Peter Alexander peter.alexander.au at gmail.com
Sat Oct 27 03:20:51 PDT 2012


On Friday, 26 October 2012 at 22:43:44 UTC, H. S. Teoh wrote:
> I'm getting a bit frustrated with the Phobos bugs related to 
> ranges and
> std.algorithm. I think we need to increase the number of 
> unittests. And
> by that I mean, GREATLY increase the number of unittests. Most 
> of the
> current tests are merely sanity tests for the most common usage
> patterns, most basic types, or tests added as a result of fixed 
> bugs.
>
> This is inadequate.

Unit tests are not the solution to this. There are too many range 
combinations and types to effectively unit test everything. What 
we need is proper semantic support for ranges (and other 
conceptual classes of types). For example, this should not 
compile:

void foo(Range)(Range r) if (isForwardRange!Range)
{
     r.popBack();
}

But it will, because of the way templates work in D -- nothing is 
checked until you try to use it.

Imagine I could compile non-template code like this:

void foo(int x)
{
     writeln(x.name);
}

Imagine you had to try to call it before the static type error 
was caught. This is not a way to write robust code, especially 
with the combinatorial explosion of range types that exist.
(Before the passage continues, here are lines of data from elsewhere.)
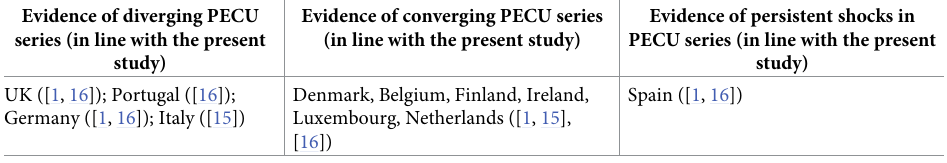
Evidence of persistent shocks in PECU series (in line with the present study)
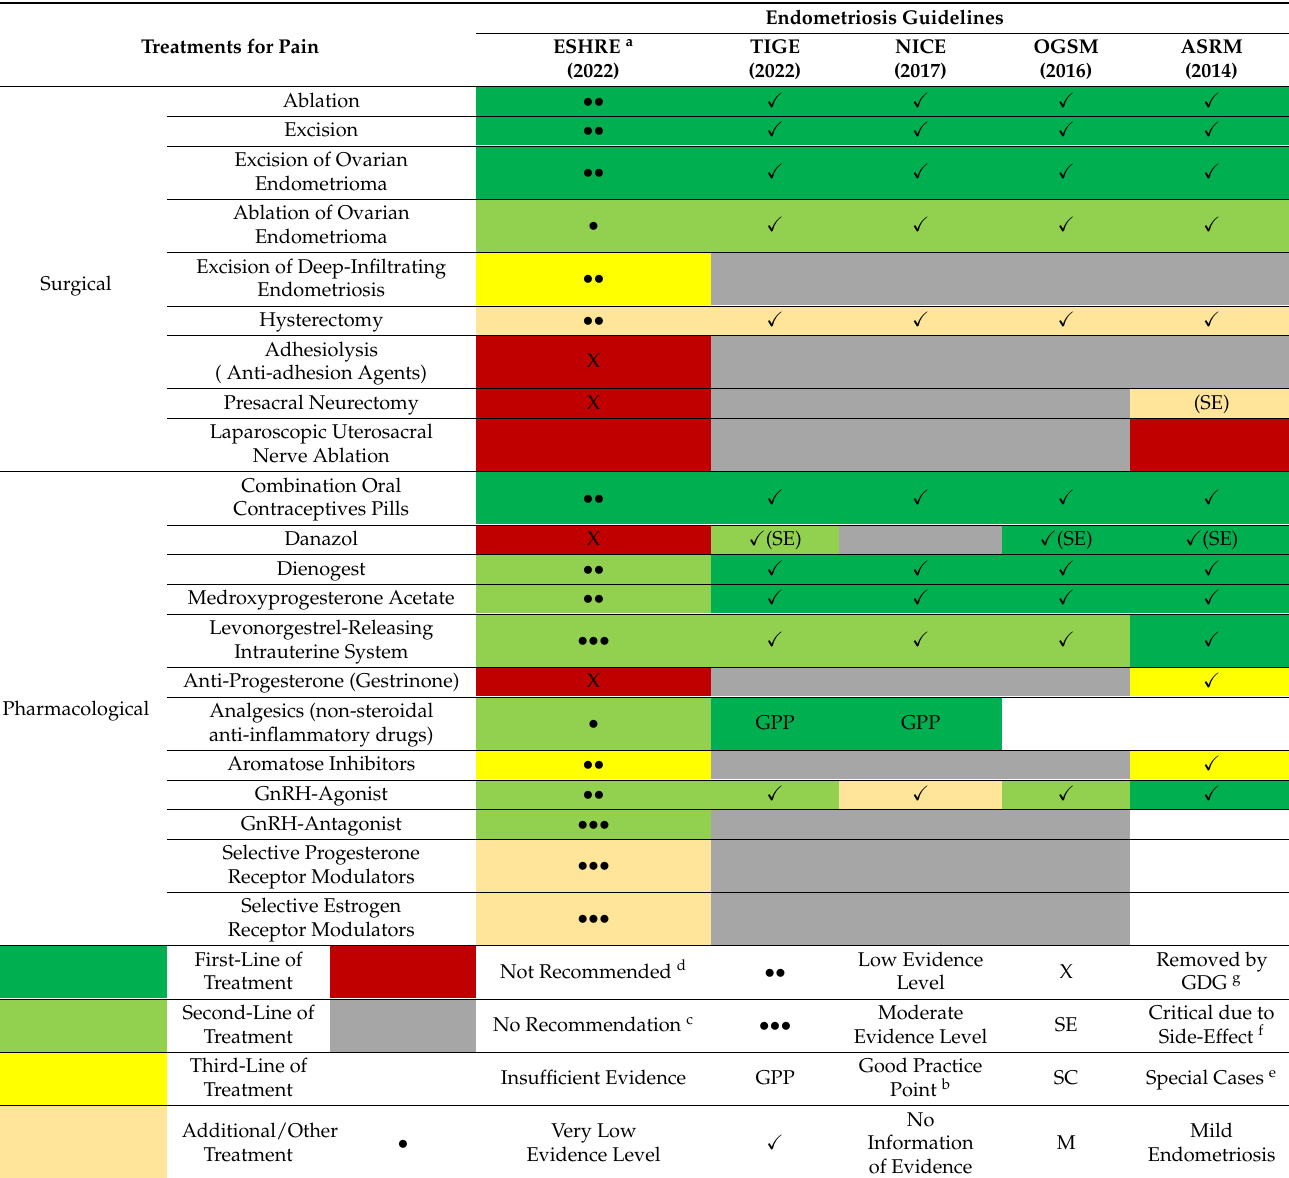
Table 1. Examples of endometriosis guidelines and their level of evidence in treating pain (GPP: good practice points)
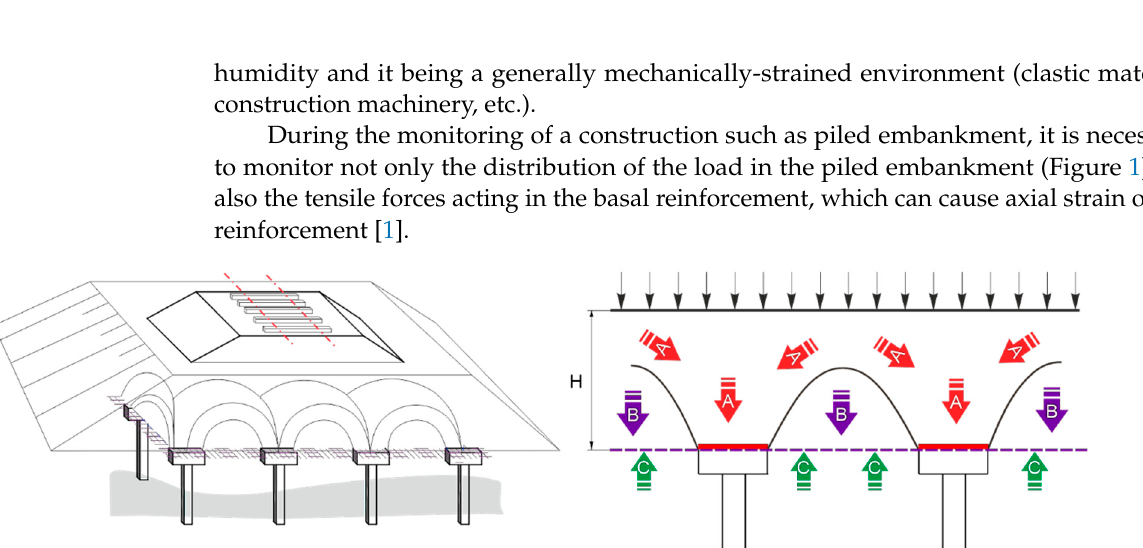
Figure 1. Scheme of piled embankment of railway track ( left ), load distribution on piled embankment in case of full arching ( right ).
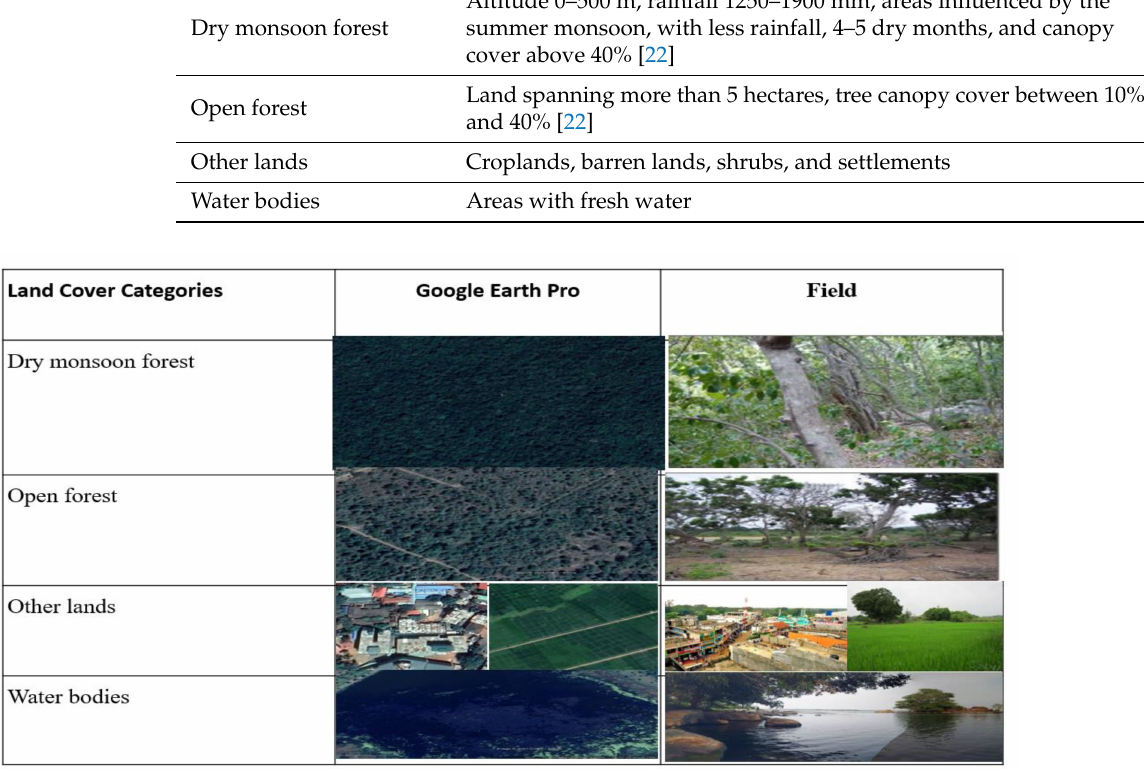
Figure 2. Visualization of land cover categories as shown both on Google Earth Pro and in the field. Table 2. Vegetation thresholds to classify the land cover categories.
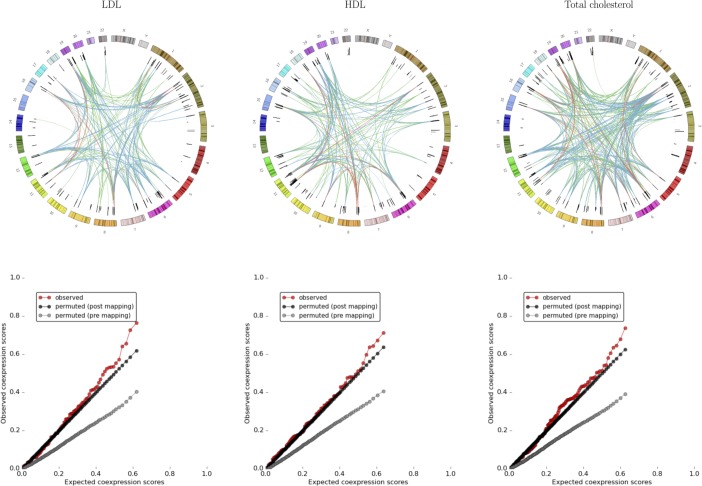
(Top panels) Circular plots of coexpression links between different locations on the genome, illustrating the spatial separation of highly-correlated regulatory regions. The coloured outer circle shows an end-to-end concatenated view of the human chromosomes. The black inner circle shows –log10 GWAS p-values for included SNPs. Links depict an association between two regulatory regions containing these SNPs and are coloured according to –log10(p) (line colour indicates –log10(p): red>3, blue> 2, green> 1.5). (Bottom panels) Quantile-quantile plots showing observed and expected coexpression scores. Expected coexpression scores are derived from circular permuted subsets of regulatory regions (post-mapping permutations; black circles) or SNPs chosen by circular permutations against the background of all SNPs genotyped in each study. Data are shown for high-density lipoprotein (HDL), low-density lipoprotein (LDL), and total cholesterol. See supplementary results for full results of all analyses.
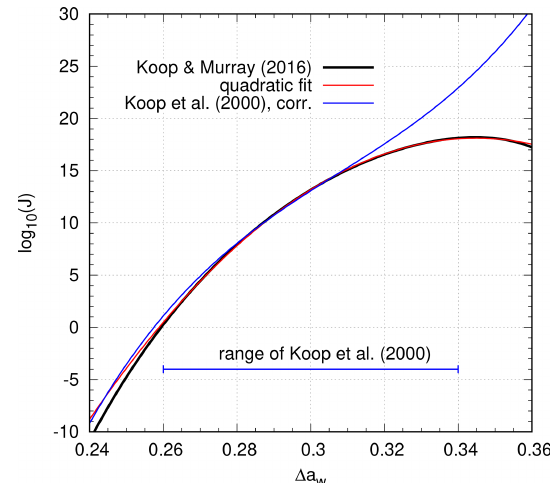
Figure 11. Freezing rate of water droplets (Koop and Murray, 2016, black), a polynomial fit (red), and the nucleation rate of solution droplets (Koop et al., 2000, corrected, blue), all depending on (cid:49)a w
Template constraints are nice, but not enough. We really need 
something *like* the proposed C++ concepts, or just something 
analogous to interfaces. I should be able to write something like 
this:

void foo(ForwardRange Range)(Range r)
{
     r.popBack();
}

And *immediately* get a type error without having to instantiate 
it with a variety of different range types. This is the only way 
I can see these kinds of problems going away. Unit testing does 
not scale with exponential use cases.